In Mid-August, Benjamin Netanyahu, Prime Minister of Israel, stated he has no choice but to “finish the job” in Gaza: Call it his final solution. And to ensure his ghoulish promise, the Israeli Cabinet, in lockstep, just approved an Israel Defense Forces plan “to sweep away all of the nearly million residents of Gaza City–by displacement or death—… slated to begin October 7.” Israel has also killed more food aid workers from the United Nations, International Red Cross, and other established aid agencies than any other country in the world, ensuring a now-confirmed famine in Gaza City.
I am reminded of the poet and pacifist Walt Whitman’s judgment about a cold-blooded, merciless war criminal in the Civil War, Heinrich Wirz, who tortured and starved to death thousands of Union soldiers in Andersonville prison, Georgia. “There are deeds, crimes that may be forgiven,” he said, “but this is not among them.” Nor will be the Israeli Zionists’ crime against Palestinian humanity, “the world’s first live-streamed genocide” that has treated the people of Gaza worse than animals, worse than we ever expected a people to be treated after the Nazis slaughtered Jews in the Holocaust. The lesson “never again” has not been learned: not by Zionist Israel, not by at least a dozen other countries where horrific genocides have been documented, not by European countries who have stood by Israel and are late upon the scene speaking against the genocide. And not by the United States and Germany together, whose weapons constitute the vast majority of those used on Gaza and who could end the war immediately by an ethical “no.” (Of course, weapons makers rule and would revolt.)
What gives a glimmer of hope is the activism, particularly that of youth throughout the world, protesting, organizing boycotts, risking arrest and their lives. It took two years of intense, nonstop “research, agitation and direct action” for the diaspora Palestinian Youth Movement to win a “landmark” victory in late June of this year against the Danish shipping company Maersk. Through rigorous research they gathered the evidence that Maersk shipped arms transfers, including vital parts for F-35 fighters, used to bomb Gaza’s civilian population, and provided commercial shipping for business enterprises operating in illegal Israeli settlements, some of which are arms companies.
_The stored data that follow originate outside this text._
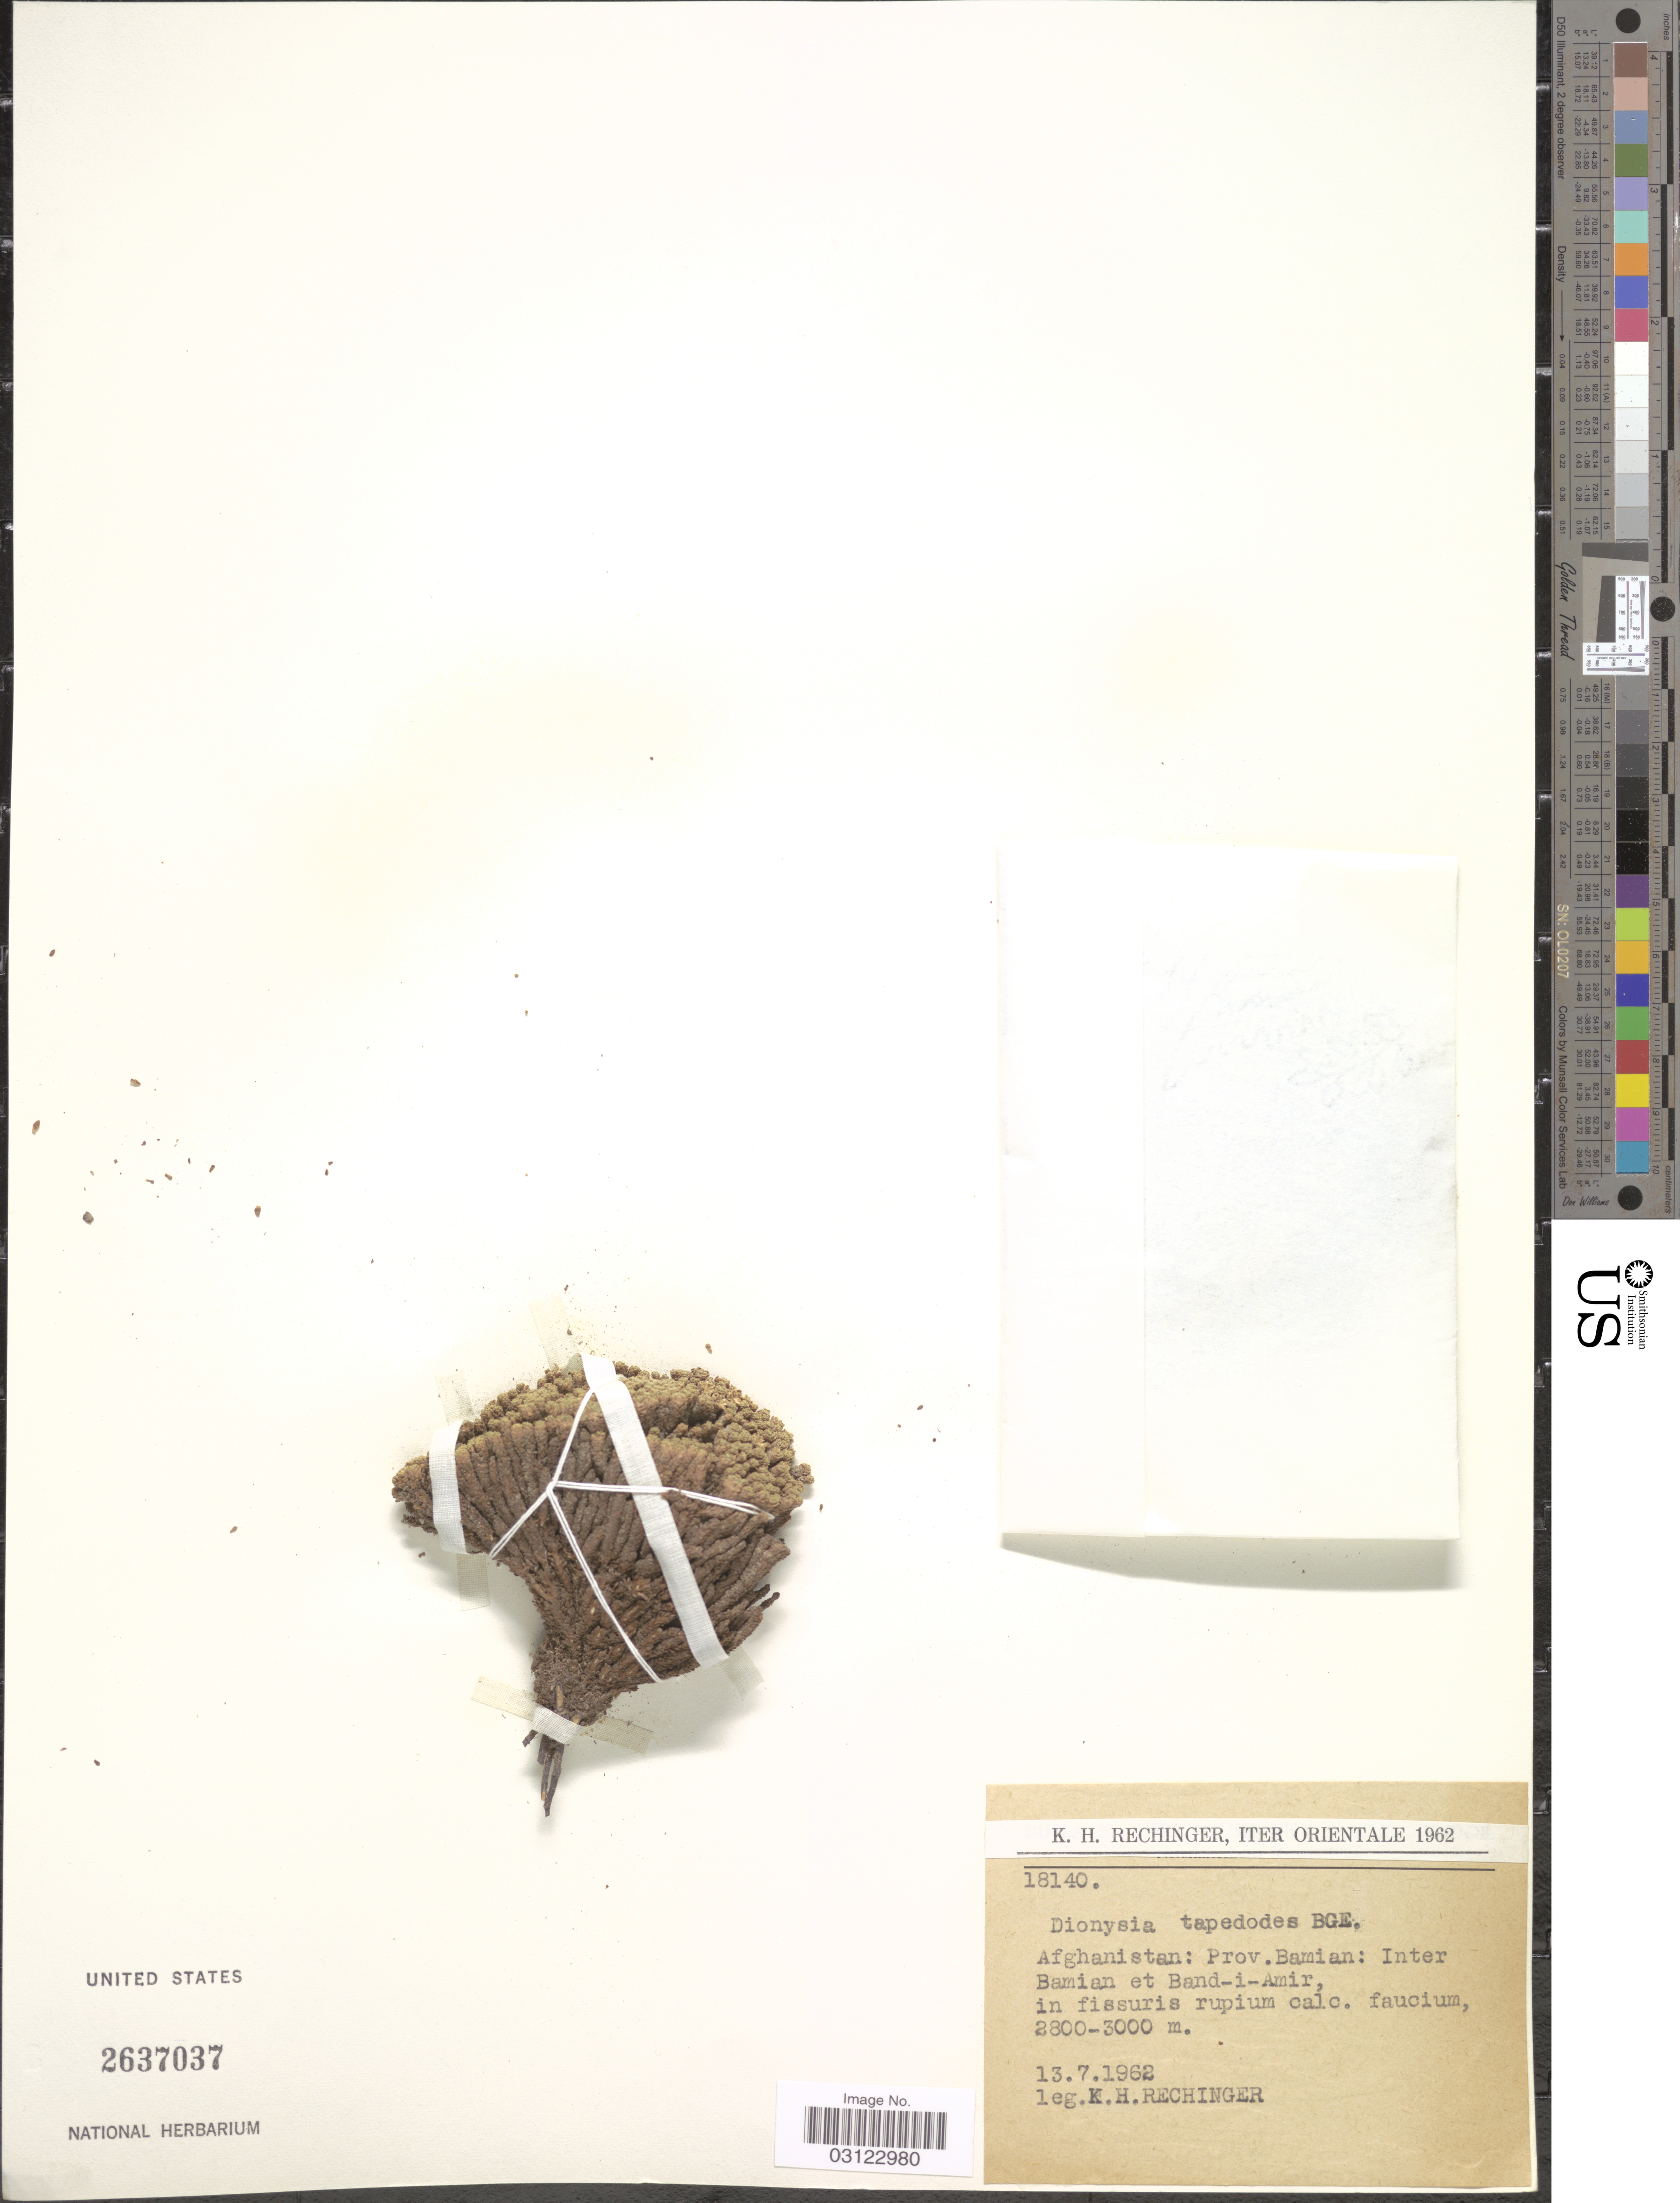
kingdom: Plantae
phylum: Tracheophyta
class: Magnoliopsida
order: Ericales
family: Primulaceae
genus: Dionysia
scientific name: Dionysia tapetodes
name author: Bunge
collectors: K. H. Rechinger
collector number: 18140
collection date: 1962-07-13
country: Afghanistan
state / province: Bamian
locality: Inter Bamian et Band-i-Amir. Iter Orientale.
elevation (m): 2800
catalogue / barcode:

Their strategy to find “the crack in the armor of genocide” led them to decide that convincing a shipping company to stop a controversial and small part of their business would more likely be successful than convincing a military arms manufacturer to cease selling arms to Israel. The organizers then released their findings about Maersk and turned to direct action: protests, sit-ins, and facility shutdowns in US and European cities; confronting politicians and city council meetings; enlisting allies in environmental and labor sectors, members of parliament, lawyers, and more. They successfully urged Maersk shareholders to bring forth a resolution about the company’s complicity in genocide. In June 2025, Maersk met the one of their demands: They will no longer provide shipping for Israeli business enterprises, including arms companies, operating in illegal Israeli settlements. The “Mask Off Maersk” campaign will continue until Maersk terminates the transport of weapons components and weapons to Israel.
May they succeed where admirable UN pronouncements with little enforcement have not.